_Tasks to complete_
**A.** Using the article on Verizon's 5G rollout in Oakland, explain in one to three sentences why carriers need so many small cell antennas to provide 5G service.
**B.** Carry on the article about Verizon's 5G rollout in Oakland from its last sentence.

_Excerpted passage_
§ §

Verizon’s 5G is being installed, but not without backlash from local residents

The advent of 5G seems to be on its way, but the response has not been completely positive. A large group of residents in Oakmore, a small single-family neighbourhood of Oakland, California, recently received an envelope from the company ‘OnAir’. It contained a flyer asking them to Verizon’s local open house where they Verizon would explain how it will be installing 16 new wireless antennas in the area.

The letter’s message seemed quite enthusiastic: “Verizon Wireless is improving wireless service in Oakland!” the notice read.

Alexis Schroeder, long time Oakmore resident, attended the meeting and was disappointed with the lack of straight answers. As a Verizon customer, she admitted that the new antennas could benefit her personally, but she believes that Verizon and their FCC backers are bullying their way through the proper procedure.

“I don’t like that this corporate giant thinks it can take advantage of these neighbours. They did a poor job representing their company,” said Shroeder.

Oakland is one of many cities that will feel the impact as wireless carriers like Verizon spend billions of dollars to expand their networks and invigorate their 5G service capabilities. Instead of relying on massive cellular towers, carriers need “small cell” antennas placed only a few hundred feet apart. The small cell is about the size of a schoolboy’s book-bag and is usually installed on the top of an existing pole or streetlight. The small antennas aren’t as powerful as cell towers, covering about 1000 ft rather than 3-4 miles. Therefore, carriers need many of these antennas to supply an area with 5G cell service.

§ §

_Data extracts_
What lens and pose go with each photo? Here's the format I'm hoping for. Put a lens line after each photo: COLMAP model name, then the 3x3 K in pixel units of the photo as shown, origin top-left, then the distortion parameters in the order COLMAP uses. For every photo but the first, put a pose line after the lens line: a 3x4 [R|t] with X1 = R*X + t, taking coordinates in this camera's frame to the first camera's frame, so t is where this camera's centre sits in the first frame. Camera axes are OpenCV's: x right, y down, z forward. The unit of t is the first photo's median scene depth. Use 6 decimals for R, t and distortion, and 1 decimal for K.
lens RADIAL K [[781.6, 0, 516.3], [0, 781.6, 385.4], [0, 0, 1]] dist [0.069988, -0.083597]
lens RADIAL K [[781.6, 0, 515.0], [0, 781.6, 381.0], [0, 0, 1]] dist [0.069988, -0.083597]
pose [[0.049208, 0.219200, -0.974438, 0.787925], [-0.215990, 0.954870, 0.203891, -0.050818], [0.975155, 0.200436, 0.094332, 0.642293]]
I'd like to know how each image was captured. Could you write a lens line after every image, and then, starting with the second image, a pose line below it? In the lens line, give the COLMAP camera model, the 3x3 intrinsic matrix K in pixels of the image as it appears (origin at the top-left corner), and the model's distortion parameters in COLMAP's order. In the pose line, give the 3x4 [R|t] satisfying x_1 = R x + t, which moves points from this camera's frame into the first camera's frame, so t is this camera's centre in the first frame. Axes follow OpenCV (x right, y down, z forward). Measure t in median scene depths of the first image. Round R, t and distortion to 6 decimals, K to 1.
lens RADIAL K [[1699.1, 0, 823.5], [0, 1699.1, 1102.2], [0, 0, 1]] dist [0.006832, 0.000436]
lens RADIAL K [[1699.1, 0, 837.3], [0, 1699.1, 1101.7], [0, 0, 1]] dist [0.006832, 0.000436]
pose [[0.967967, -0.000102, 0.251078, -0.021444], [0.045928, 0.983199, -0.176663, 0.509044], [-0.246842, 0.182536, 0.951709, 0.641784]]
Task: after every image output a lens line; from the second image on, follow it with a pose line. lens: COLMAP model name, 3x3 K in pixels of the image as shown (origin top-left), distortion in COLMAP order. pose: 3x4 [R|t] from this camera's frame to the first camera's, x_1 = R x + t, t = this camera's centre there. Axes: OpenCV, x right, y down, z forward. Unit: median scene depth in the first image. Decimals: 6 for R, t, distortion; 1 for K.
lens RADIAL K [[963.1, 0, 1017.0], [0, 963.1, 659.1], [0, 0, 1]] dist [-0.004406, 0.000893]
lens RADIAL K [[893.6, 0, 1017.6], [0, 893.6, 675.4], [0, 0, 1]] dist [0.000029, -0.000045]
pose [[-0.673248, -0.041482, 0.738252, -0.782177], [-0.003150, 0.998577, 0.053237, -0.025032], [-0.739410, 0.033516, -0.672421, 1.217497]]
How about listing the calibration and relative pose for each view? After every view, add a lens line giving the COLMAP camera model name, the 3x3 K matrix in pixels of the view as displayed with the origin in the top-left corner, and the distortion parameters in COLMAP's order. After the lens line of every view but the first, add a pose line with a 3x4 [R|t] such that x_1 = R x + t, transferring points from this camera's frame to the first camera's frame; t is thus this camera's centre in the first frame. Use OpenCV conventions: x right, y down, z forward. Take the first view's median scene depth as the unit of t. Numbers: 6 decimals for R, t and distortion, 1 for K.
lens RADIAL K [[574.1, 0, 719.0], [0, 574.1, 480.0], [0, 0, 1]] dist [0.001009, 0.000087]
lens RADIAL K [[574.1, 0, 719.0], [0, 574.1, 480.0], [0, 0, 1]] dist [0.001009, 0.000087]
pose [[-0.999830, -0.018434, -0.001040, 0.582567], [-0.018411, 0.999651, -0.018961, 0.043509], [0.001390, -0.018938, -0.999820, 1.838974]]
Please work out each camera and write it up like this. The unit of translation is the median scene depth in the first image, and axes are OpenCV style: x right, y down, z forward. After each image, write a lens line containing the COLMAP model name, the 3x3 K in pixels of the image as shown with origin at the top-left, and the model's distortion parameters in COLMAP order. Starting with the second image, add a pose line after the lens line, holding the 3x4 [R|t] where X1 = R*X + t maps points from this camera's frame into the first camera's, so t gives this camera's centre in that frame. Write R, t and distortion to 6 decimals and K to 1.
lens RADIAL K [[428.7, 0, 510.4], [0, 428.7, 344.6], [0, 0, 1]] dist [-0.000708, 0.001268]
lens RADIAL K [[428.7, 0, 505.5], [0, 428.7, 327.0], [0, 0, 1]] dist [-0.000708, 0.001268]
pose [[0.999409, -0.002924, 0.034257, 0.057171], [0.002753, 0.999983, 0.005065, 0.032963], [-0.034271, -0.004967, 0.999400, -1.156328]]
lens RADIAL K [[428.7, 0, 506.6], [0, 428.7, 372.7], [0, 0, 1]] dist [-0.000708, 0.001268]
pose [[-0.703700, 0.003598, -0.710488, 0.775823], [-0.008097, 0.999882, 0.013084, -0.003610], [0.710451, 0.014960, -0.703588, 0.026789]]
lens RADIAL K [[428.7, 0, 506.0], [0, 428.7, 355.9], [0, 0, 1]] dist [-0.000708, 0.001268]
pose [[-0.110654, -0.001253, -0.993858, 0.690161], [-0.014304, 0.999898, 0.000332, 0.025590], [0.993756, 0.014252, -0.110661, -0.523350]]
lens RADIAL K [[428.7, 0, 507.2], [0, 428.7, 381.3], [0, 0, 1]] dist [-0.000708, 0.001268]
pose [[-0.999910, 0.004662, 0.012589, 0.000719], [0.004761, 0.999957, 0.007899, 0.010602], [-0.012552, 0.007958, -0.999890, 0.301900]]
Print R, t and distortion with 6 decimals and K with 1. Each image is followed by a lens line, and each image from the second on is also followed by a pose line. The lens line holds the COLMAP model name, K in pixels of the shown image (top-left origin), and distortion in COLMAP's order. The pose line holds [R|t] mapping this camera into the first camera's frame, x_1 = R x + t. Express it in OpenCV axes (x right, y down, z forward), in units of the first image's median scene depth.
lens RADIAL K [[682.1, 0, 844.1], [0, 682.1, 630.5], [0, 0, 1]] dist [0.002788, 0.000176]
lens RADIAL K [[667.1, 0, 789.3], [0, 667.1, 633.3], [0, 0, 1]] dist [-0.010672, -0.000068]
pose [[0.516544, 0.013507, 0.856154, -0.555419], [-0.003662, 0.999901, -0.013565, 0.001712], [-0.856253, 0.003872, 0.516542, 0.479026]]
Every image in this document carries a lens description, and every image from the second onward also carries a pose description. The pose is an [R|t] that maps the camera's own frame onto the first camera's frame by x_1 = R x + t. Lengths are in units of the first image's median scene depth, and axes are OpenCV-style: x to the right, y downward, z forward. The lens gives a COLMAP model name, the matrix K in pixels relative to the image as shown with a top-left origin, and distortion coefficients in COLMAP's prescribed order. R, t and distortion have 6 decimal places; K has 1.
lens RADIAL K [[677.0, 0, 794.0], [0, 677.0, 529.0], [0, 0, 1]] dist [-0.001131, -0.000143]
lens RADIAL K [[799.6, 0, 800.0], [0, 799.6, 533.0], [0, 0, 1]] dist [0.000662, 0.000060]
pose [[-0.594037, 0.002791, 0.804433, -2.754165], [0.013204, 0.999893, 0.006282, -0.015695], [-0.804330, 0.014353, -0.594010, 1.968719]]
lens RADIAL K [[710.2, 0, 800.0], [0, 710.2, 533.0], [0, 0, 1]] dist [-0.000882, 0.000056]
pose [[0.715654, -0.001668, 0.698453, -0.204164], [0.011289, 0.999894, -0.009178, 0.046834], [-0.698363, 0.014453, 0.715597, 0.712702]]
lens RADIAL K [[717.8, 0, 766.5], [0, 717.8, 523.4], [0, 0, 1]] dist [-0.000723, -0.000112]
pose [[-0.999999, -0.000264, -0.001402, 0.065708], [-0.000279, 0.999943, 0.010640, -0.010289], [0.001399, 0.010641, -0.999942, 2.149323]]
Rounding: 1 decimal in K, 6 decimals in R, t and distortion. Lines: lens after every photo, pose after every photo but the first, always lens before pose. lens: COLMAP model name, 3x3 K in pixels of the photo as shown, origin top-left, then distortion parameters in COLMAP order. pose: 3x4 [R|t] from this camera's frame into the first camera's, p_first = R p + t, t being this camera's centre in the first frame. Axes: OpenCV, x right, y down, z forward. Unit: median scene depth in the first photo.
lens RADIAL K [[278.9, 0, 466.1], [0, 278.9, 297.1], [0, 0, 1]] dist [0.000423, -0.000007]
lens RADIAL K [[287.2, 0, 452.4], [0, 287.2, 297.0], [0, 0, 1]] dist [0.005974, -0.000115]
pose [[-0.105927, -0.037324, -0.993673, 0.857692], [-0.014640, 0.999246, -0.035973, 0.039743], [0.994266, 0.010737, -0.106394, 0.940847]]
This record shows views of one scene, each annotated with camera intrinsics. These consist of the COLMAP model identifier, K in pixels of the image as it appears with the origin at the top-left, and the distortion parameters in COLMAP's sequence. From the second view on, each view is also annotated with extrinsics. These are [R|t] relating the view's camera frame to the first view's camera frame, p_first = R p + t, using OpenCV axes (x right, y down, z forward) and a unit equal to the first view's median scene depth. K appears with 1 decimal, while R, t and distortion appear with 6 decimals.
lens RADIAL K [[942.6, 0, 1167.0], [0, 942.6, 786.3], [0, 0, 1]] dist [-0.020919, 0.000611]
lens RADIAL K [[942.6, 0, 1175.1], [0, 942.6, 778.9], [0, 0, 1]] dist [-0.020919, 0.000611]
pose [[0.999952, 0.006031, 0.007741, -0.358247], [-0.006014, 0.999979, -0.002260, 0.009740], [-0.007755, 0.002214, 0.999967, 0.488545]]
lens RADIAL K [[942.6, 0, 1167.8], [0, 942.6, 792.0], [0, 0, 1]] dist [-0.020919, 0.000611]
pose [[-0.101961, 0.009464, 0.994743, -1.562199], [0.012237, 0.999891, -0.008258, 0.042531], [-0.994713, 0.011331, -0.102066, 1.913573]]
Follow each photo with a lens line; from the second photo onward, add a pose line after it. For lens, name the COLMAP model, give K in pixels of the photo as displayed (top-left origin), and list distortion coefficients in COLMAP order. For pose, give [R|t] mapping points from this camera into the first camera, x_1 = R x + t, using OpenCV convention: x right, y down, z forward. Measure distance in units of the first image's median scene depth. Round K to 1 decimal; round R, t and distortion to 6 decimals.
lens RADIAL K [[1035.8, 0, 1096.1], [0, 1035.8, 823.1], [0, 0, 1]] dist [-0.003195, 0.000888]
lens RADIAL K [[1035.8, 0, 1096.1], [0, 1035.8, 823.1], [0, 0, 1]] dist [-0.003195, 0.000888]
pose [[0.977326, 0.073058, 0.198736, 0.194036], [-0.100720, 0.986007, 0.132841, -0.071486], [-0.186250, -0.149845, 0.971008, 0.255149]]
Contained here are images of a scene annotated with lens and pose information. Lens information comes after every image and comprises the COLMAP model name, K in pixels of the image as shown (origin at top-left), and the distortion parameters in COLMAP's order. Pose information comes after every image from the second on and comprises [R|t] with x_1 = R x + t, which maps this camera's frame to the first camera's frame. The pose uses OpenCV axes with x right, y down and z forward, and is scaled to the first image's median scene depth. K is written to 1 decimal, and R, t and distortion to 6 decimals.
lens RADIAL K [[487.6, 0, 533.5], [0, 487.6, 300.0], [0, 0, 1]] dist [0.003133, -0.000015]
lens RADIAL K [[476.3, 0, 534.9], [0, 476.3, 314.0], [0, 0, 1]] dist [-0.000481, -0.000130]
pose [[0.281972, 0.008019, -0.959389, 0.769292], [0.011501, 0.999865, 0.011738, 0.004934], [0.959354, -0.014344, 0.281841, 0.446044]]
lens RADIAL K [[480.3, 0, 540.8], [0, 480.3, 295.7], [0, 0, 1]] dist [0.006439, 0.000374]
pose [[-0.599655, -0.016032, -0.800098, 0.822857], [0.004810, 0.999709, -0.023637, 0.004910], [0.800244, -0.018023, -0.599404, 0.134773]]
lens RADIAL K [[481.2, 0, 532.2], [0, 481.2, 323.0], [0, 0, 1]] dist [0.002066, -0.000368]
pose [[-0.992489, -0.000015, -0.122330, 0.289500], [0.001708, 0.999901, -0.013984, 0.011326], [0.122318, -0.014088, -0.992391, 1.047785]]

§ §

_Responses to the exercise_
**A.** Small cell antennas are weaker than cell towers. Each covers about 1000 ft rather than 3-4 miles, so carriers must place many of them a few hundred feet apart to supply an area with 5G service.

**B.**
The geographical make-up of Oakmore makes it an ideal area for such ‘small cell’ tech installation. The area runs across some of the rolling hills that rise from the San Francisco Bay area. On the neighbourhoods western side, the hills drop abruptly into a canyon with redwoods and oak trees, all of which can mess with wireless signals.

With regards to the 16 small cells Verizon has planned for the area, the tech firm has filed applications for five with the Oakland Planning Commission. Schroeder is aware that it will be very difficult for her to completely halt the ensuing installations, but she welcomes the challenge. A self-employed bookkeeper, she has raised two children in the Oakmore area with her husband and feels compelled to defend her community.  

 Many are eager for better wireless reception on services for their phones and security systems. As more people ditch landlines, cities are becoming more and more dependent on faster mobile networks to provide the most basic of services, such as emergency response. Even in Oakmore, residents such as Dr. Myles Lampenfeld, welcome the 5G wire antennas and are sceptical of sceptics like Schroeder.

However, for family homeowners like Schroeder, the concept of antennas “sprouting like weeds” around their neighbourhood has made residents concerned about property values, neighbourhood clutter, and more importantly safety. Many scientific studies have shown that the wireless antennas cause RF/MW radiation that can cause debilitating health effects.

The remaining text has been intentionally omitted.